Tannic acid, Iron hematoxylin, Alcian blue, and Basic fuchsin for staining islets and reticular fibers of the pancreas

In this technique alpha cells are stained by basic fuchsin, beta cells by iron-hematoxylin, reticular fibers by ferric tannate, and much by alcian blue. Among 6 commonly used fixatives tested, Bouin's fluid fixation (8-12 hr) gave the best staining results. Procedure: paraffin sections to water; 0.5% Li₂CO₃ to remove picric acid; 20% tannic acid, 15 min; wash well; 2-4 sec in 0.5% basic fuchsin containing 10% alcohol; rinse, then differentiate in 1% aniline in 90% alcohol until alpha cells are red and beta cells pink; 1% phosphomolybdic acid, 1 min; 5% hematoxylin in 2% iron alum, 0.5 min; wash well; 1% filtered alcian blue SGX, 15 sec; rinse, dehydrate, clear, and mount in synthtic resin. Results: reticular fibers, black; acinar cells, orange to gray; alpha cells, red; collagenous fibers, red; beta cells, gray granules; ducts, bluish-green. The method was tested on rat, rabbit, dog, hamster, cow and man.     
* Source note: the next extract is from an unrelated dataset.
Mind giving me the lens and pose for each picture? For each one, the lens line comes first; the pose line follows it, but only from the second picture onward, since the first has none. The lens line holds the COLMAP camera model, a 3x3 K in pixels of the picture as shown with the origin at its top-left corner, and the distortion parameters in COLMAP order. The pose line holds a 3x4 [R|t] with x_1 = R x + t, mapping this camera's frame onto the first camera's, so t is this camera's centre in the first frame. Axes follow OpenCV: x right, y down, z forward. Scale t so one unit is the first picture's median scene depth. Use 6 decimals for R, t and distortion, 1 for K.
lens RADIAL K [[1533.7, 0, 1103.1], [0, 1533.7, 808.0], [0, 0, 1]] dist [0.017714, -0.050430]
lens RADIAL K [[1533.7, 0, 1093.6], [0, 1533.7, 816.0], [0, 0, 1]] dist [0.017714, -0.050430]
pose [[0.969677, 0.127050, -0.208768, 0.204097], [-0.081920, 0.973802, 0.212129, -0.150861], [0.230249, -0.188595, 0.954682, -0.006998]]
Toluidine Blue Staining of Coccidia in Cultured Animal Cells

Cultured animal cells infected with various species of Eimeria (coccidia) from chickens are washed in Hanks balanced salt solution (HBSS) and fixed in 5% formalin in HBSS. The fixed cultures are washed briefly in distilled water to remove HBSS salts and then dehydrated in a series of mixtures of 40 to 50% ethanol with increasing concentrations of tertiary butanol (TB) and decreasing concentrations of distilled water. Cultures are placed for 1 min in a mixture of 2 parts ethanol :TB (25:75) and 1 part 0.05% toluidine blue O in McIlvaine buffer (pH 6.0), followed by 1 min in 0.05% toluidine blue O in McIlvaine buffer (pH 6.0). The stained cultures are dipped for 1-2 sec in TB, allowed to dry and mounted permanently on slides. Cover-slip cultures fixed and stained by this procedure 8 years ago have not faded or discolored. The alcohol mixtures, formalin in HBSS, stain and buffer can be prepared in large volumes and stored indefinitely. The staining procedure has proven to be rapid and dependable with a variety of cell types in monolayer cultures in research and teaching applications.     
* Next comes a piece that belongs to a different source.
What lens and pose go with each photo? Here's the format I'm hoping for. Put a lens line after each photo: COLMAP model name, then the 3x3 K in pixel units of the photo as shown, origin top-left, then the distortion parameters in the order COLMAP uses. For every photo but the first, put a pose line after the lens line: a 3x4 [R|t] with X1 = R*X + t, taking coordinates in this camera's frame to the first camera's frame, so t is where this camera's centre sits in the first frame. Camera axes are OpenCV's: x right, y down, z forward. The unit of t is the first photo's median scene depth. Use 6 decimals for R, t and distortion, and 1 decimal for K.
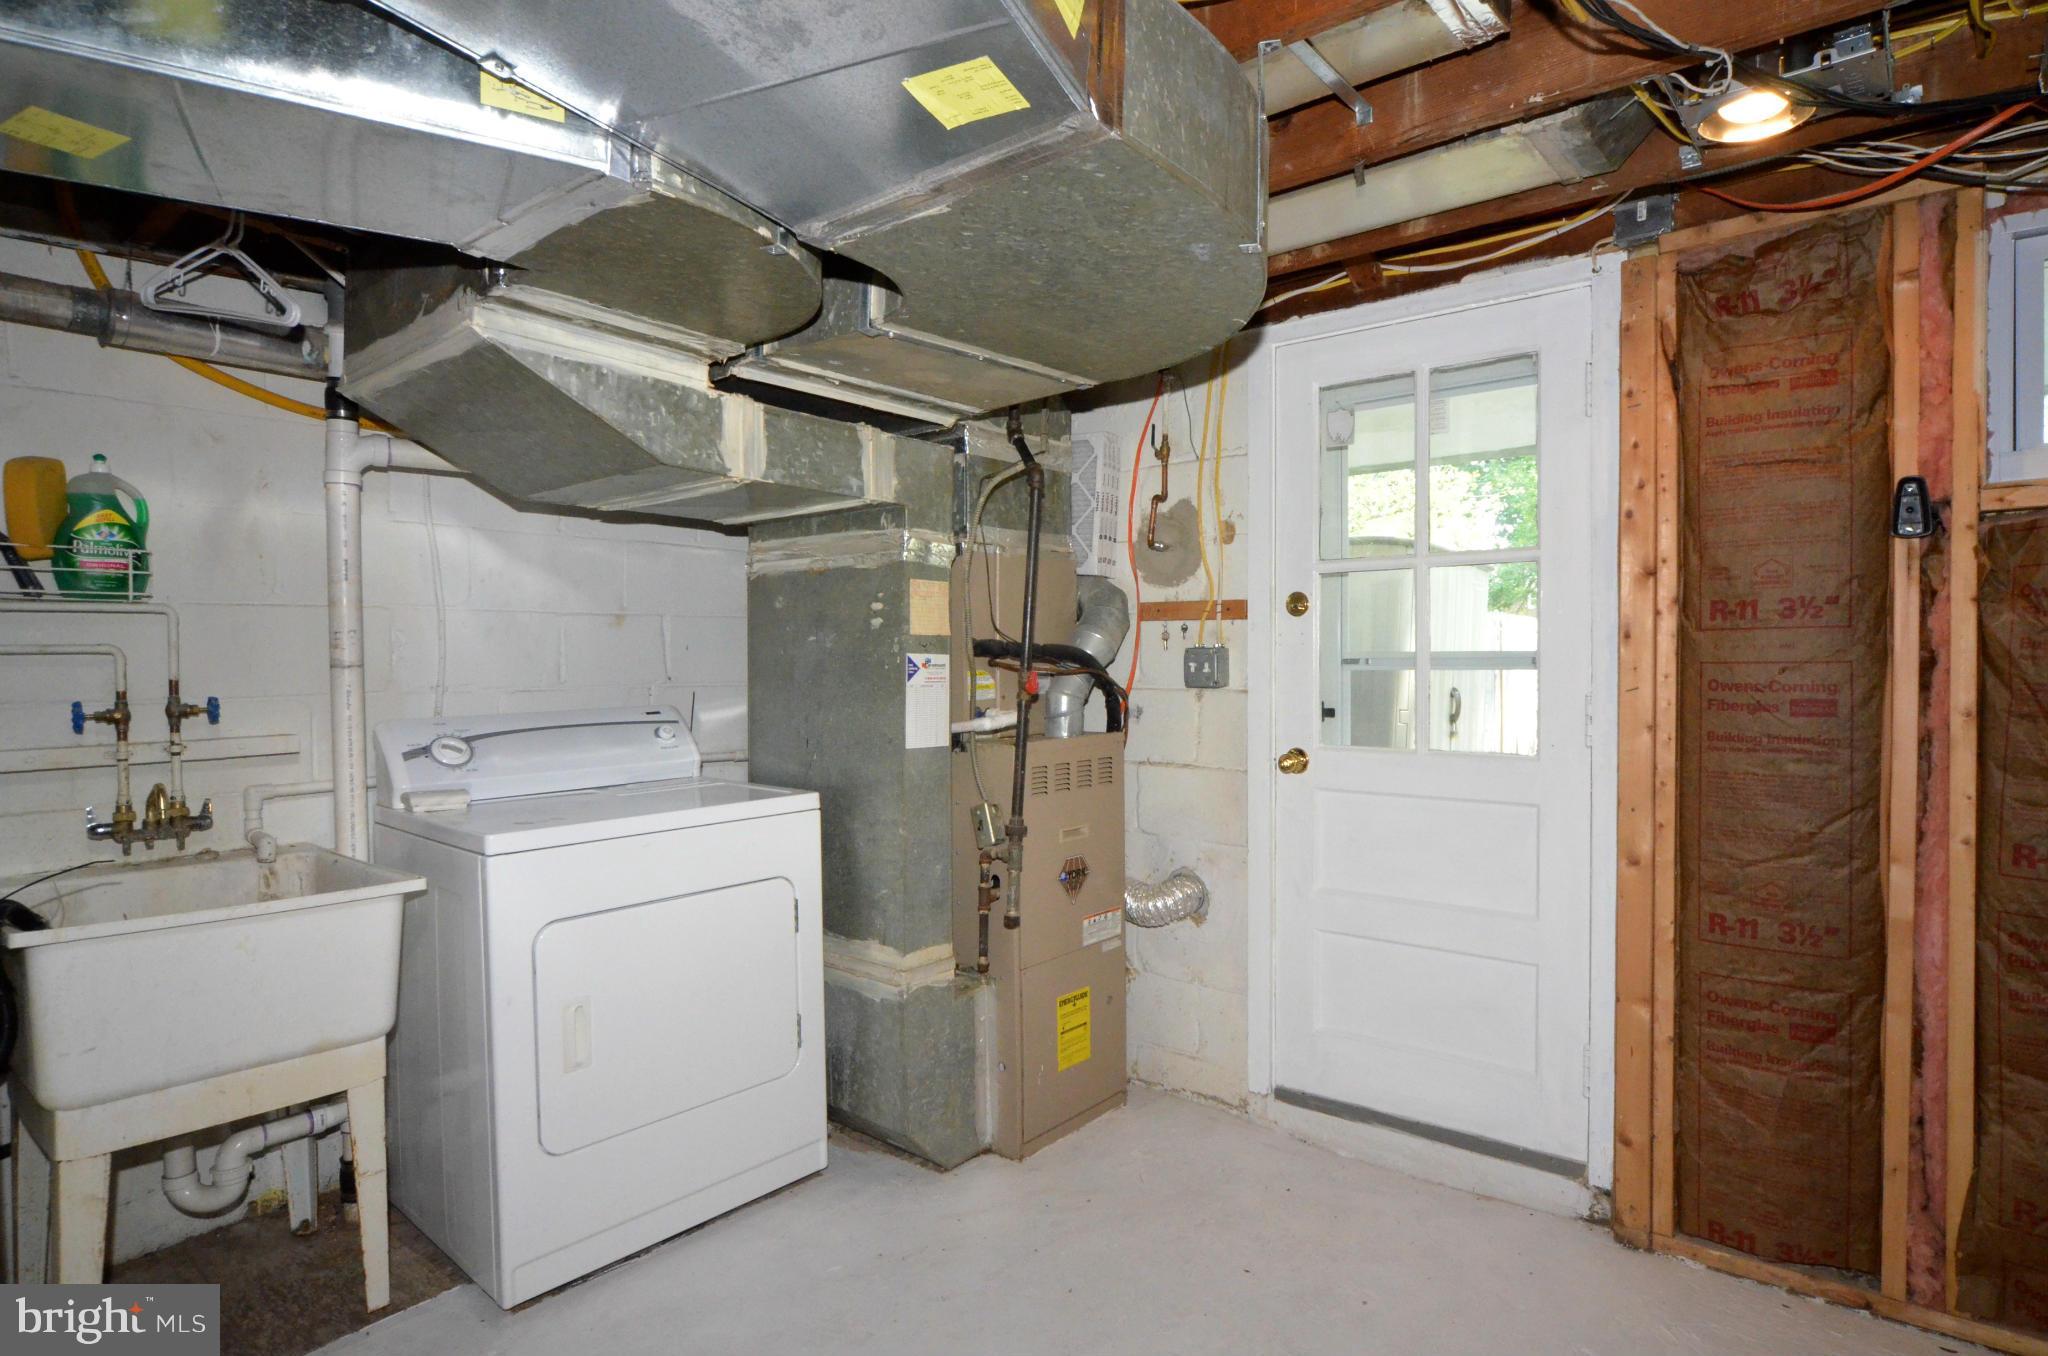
lens RADIAL K [[1090.2, 0, 1076.0], [0, 1090.2, 681.2], [0, 0, 1]] dist [-0.014268, 0.000902]
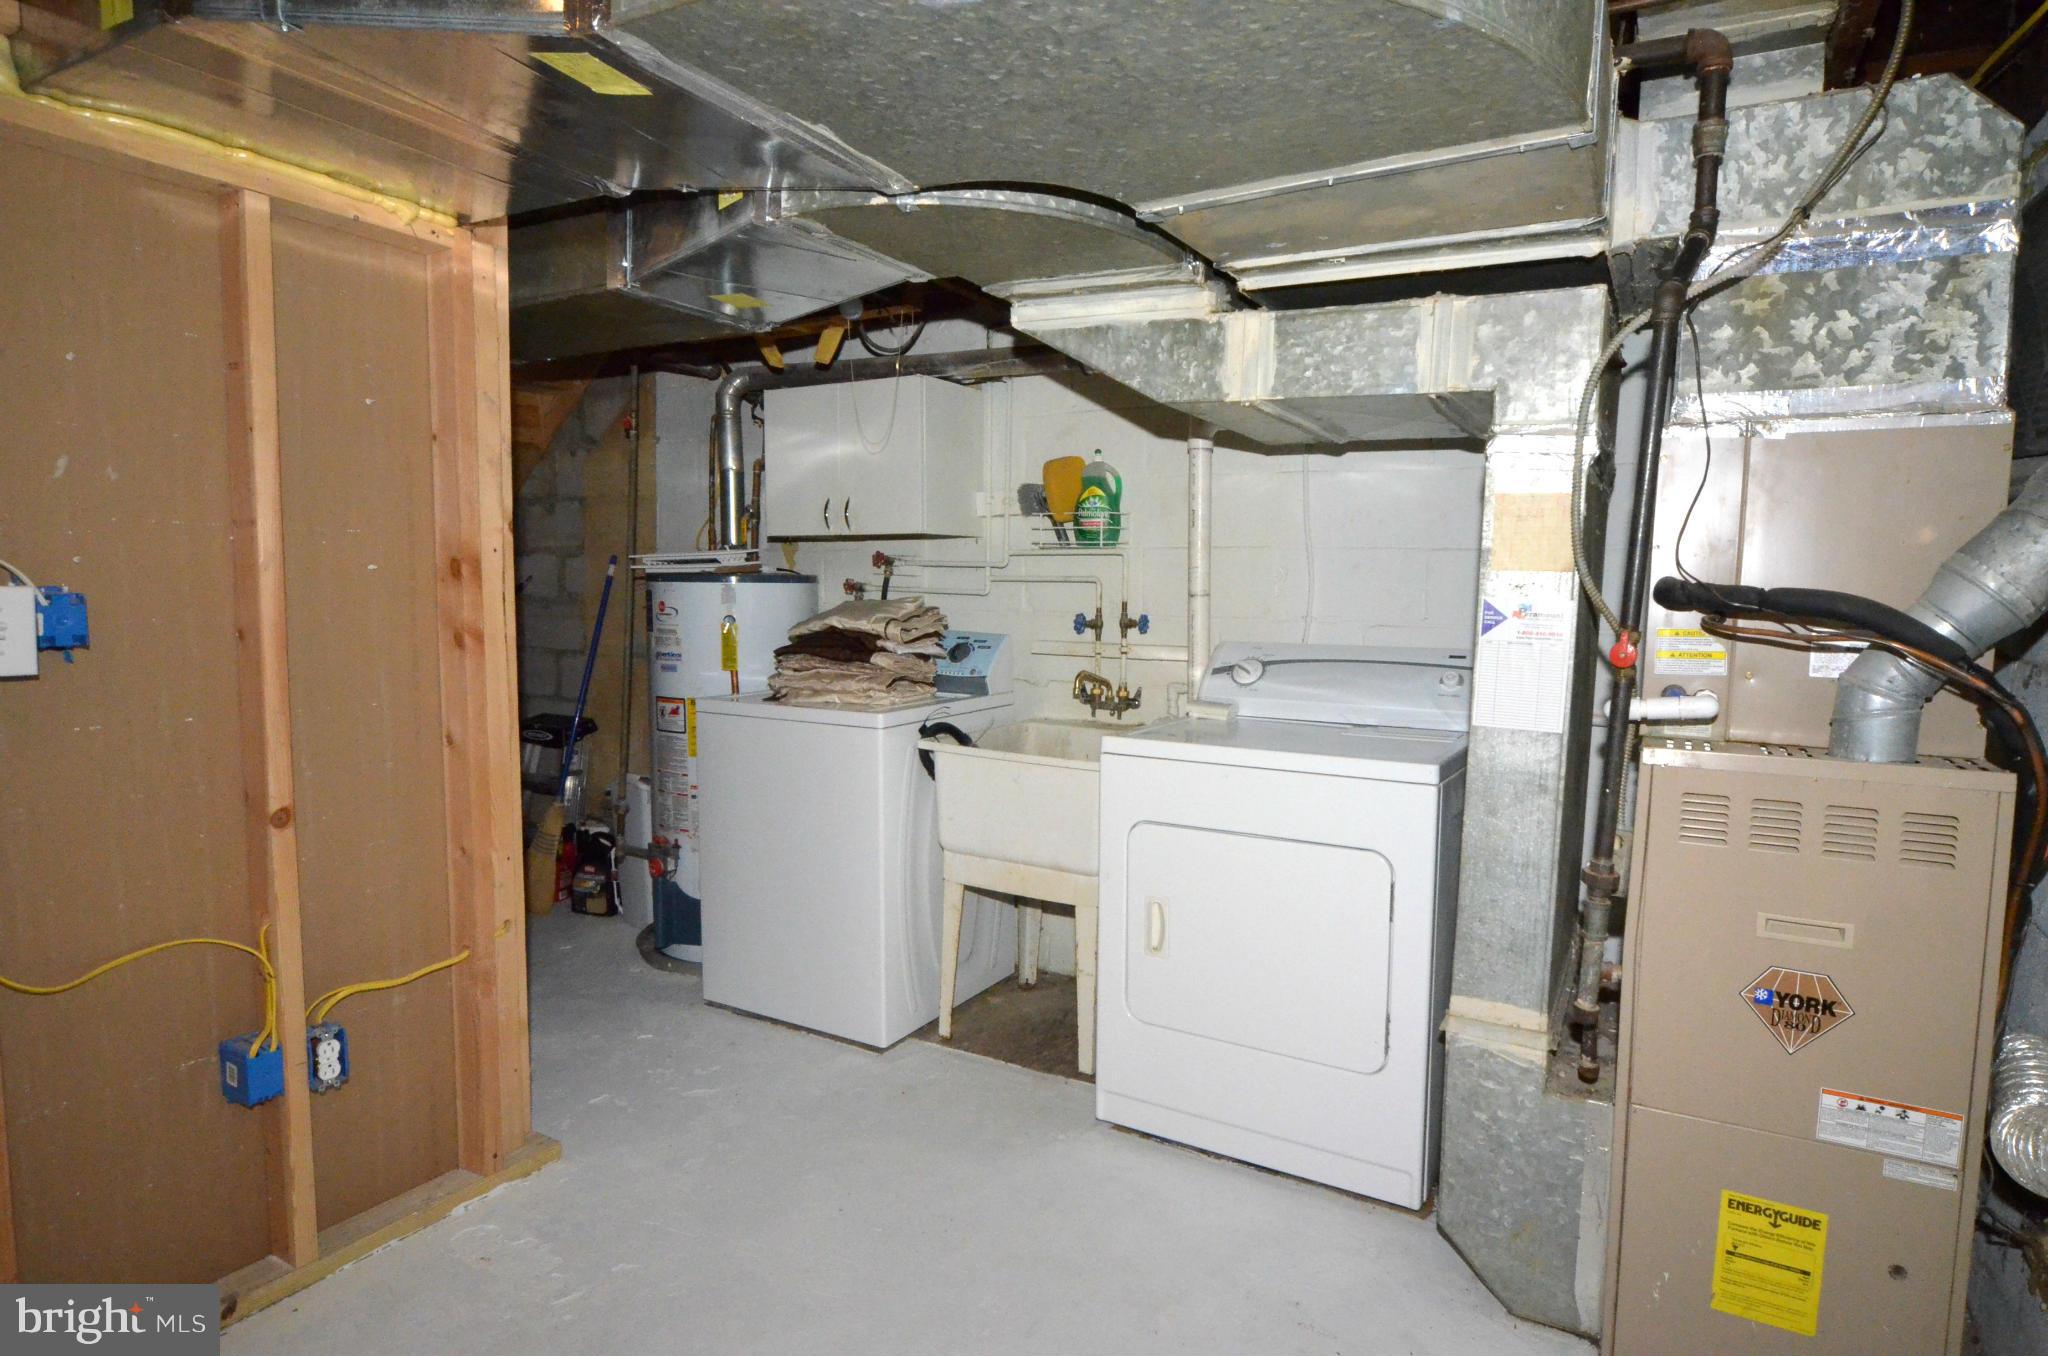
lens RADIAL K [[1090.2, 0, 1076.0], [0, 1090.2, 681.2], [0, 0, 1]] dist [-0.014268, 0.000902]
pose [[0.178249, 0.099732, -0.978918, 0.582892], [-0.045008, 0.994635, 0.093138, -0.027814], [0.982956, 0.027457, 0.181781, 0.675081]]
Haematoxylin-Phloxine-Alcian Blue-Orange G Differential Staining of Prekeratin, Keratin and Mucin

This is a modification of Kreyberg's stain with Alcian blue 8GS used to stain acid much while phloxine B and orange G stain keratin and prekeratin. Procedure: Dewax formalin-fixed paraffin sections in xylene and hydrate through alcohol. Stain in Mayer's haemalum, 10 min; blue in tap water; wash in distilled water; stain in 1% phloxine, 3 min; wash in running water, 1 min; wash in distilled water; stain in 0.5% aqueous Alcian blue in 0.5 acetic acid, 5 min; wash in distilled water; stain in 0.5% orange G dissolved in 2.0% phosphotungstic acid, 13 min; dehydrate quickly in 2 changes of 95% alcohol and 2 changes of absolute alcohol; clear in several changes of xylene; mount in a synthetic resin. Acid mucopolysaccharides are stained turquois blue; prekeratin and keratin are orange to red orange.